--- Data supplied ---
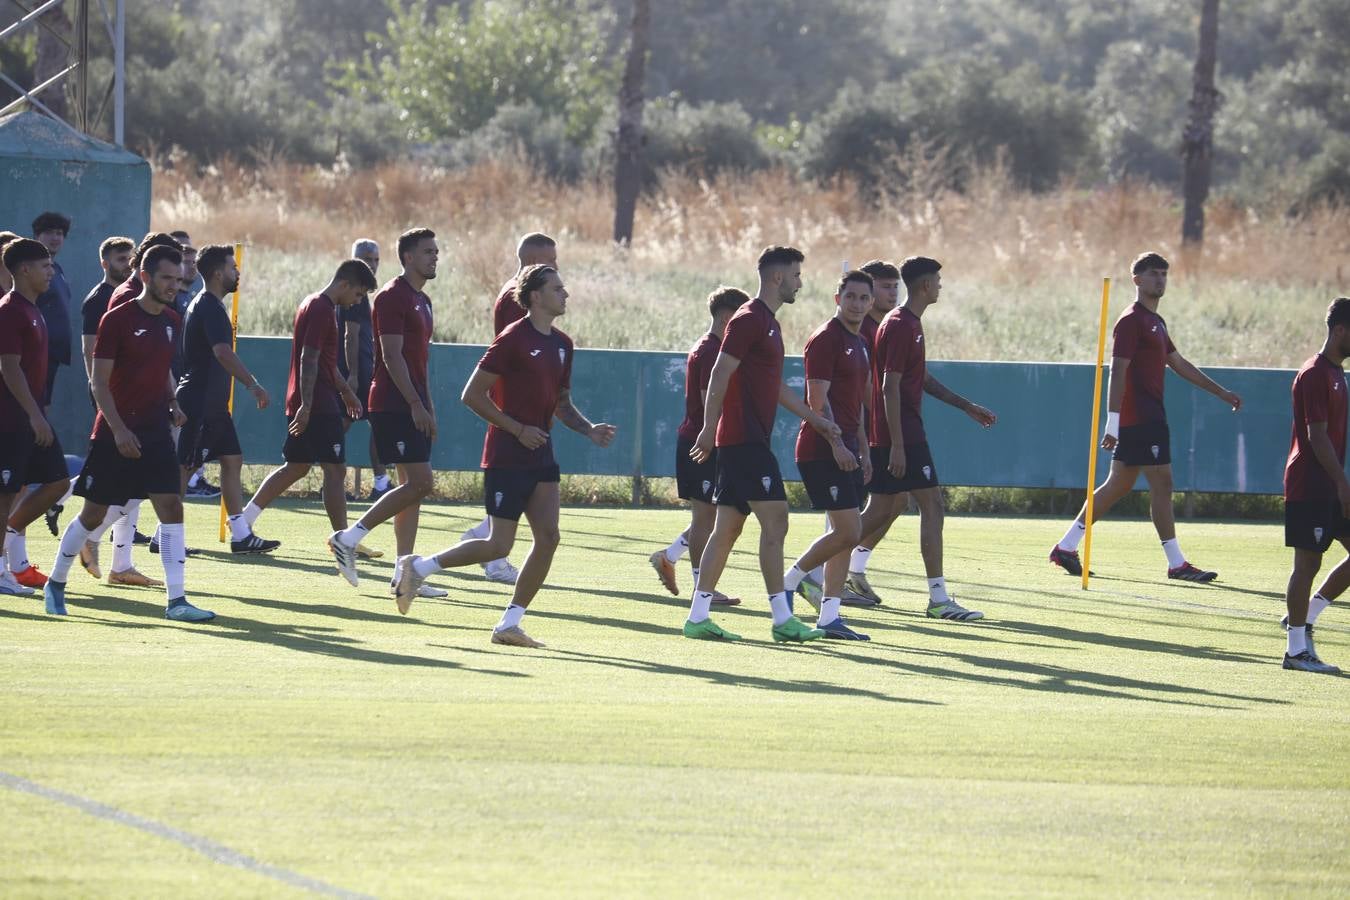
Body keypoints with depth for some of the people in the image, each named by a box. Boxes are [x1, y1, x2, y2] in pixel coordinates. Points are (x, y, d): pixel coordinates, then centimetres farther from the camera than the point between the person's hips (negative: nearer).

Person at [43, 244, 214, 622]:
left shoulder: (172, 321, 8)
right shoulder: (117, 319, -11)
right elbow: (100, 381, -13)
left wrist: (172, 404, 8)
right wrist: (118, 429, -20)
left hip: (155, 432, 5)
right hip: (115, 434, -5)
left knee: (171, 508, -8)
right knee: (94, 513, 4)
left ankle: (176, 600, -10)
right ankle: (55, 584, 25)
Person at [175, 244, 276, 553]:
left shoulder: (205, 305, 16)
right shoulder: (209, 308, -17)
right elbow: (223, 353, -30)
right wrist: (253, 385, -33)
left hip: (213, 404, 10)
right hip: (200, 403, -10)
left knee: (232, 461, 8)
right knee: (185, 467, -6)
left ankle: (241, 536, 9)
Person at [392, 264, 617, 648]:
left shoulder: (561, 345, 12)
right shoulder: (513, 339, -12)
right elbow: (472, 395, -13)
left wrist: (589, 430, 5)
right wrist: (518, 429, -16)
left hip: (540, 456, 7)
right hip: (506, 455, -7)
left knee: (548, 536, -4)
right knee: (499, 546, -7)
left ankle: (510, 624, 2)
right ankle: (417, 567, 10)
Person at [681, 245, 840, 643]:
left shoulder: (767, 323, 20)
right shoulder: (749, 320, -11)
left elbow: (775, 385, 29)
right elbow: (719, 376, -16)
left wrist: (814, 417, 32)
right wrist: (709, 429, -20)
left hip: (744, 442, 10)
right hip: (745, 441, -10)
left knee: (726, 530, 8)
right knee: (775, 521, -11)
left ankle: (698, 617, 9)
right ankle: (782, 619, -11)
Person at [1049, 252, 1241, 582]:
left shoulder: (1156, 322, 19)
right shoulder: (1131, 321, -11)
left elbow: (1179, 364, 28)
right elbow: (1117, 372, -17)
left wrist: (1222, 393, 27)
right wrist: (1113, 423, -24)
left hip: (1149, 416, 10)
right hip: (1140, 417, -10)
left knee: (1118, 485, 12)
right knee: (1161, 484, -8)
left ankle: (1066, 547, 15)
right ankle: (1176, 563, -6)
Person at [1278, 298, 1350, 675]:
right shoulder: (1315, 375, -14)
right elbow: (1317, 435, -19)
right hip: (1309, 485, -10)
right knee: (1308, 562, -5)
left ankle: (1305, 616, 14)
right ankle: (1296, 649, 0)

--- Task ---
Starting at the beginning of the records above and ending with the line that contains "left hip: (155, 432, 5)", write each line as one string in a JSON list. Skip blank lines and leave out the picture.

--- Expected output ---
[
  "Body keypoints with depth for some of the people in the image, each named by a box. Boxes are [x1, y1, x2, y2] in pixel coordinates. Points are (x, y, d): pixel coordinates, then centimetres farther from the camera than the point between the person's hips (negative: nearer).",
  "Person at [43, 244, 214, 622]:",
  "left shoulder: (172, 321, 8)",
  "right shoulder: (117, 319, -11)",
  "right elbow: (100, 381, -13)",
  "left wrist: (172, 404, 8)",
  "right wrist: (118, 429, -20)",
  "left hip: (155, 432, 5)"
]